(Items listed in a dataset)

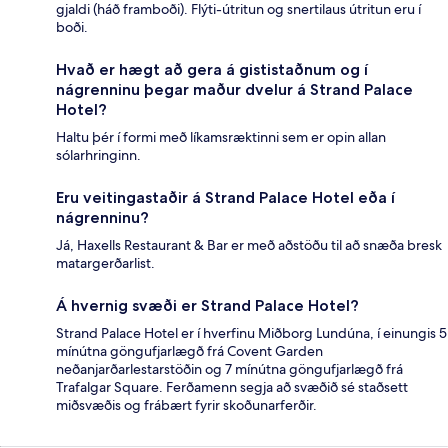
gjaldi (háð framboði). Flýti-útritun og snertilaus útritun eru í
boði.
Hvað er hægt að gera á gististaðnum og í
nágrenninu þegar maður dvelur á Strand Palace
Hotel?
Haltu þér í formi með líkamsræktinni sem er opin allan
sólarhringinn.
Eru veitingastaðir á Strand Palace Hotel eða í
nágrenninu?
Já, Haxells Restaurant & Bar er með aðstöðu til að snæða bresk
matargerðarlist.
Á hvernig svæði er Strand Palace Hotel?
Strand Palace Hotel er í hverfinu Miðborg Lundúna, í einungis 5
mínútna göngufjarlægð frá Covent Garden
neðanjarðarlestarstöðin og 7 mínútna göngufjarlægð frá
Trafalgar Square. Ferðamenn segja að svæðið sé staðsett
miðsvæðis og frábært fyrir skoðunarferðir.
...
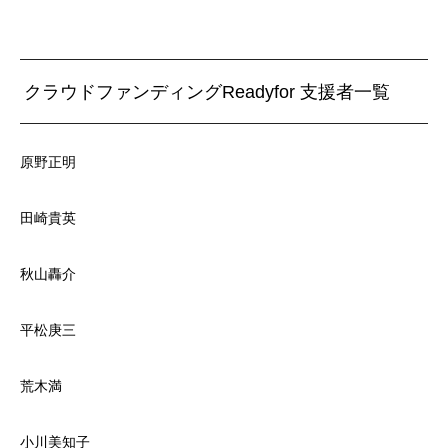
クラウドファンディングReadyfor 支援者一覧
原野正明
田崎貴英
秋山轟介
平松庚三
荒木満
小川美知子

**Work order:** When the word "nágrenninu" occurs in a line above, list that line.

**Result for this task:**
nágrenninu þegar maður dvelur á Strand Palace
nágrenninu?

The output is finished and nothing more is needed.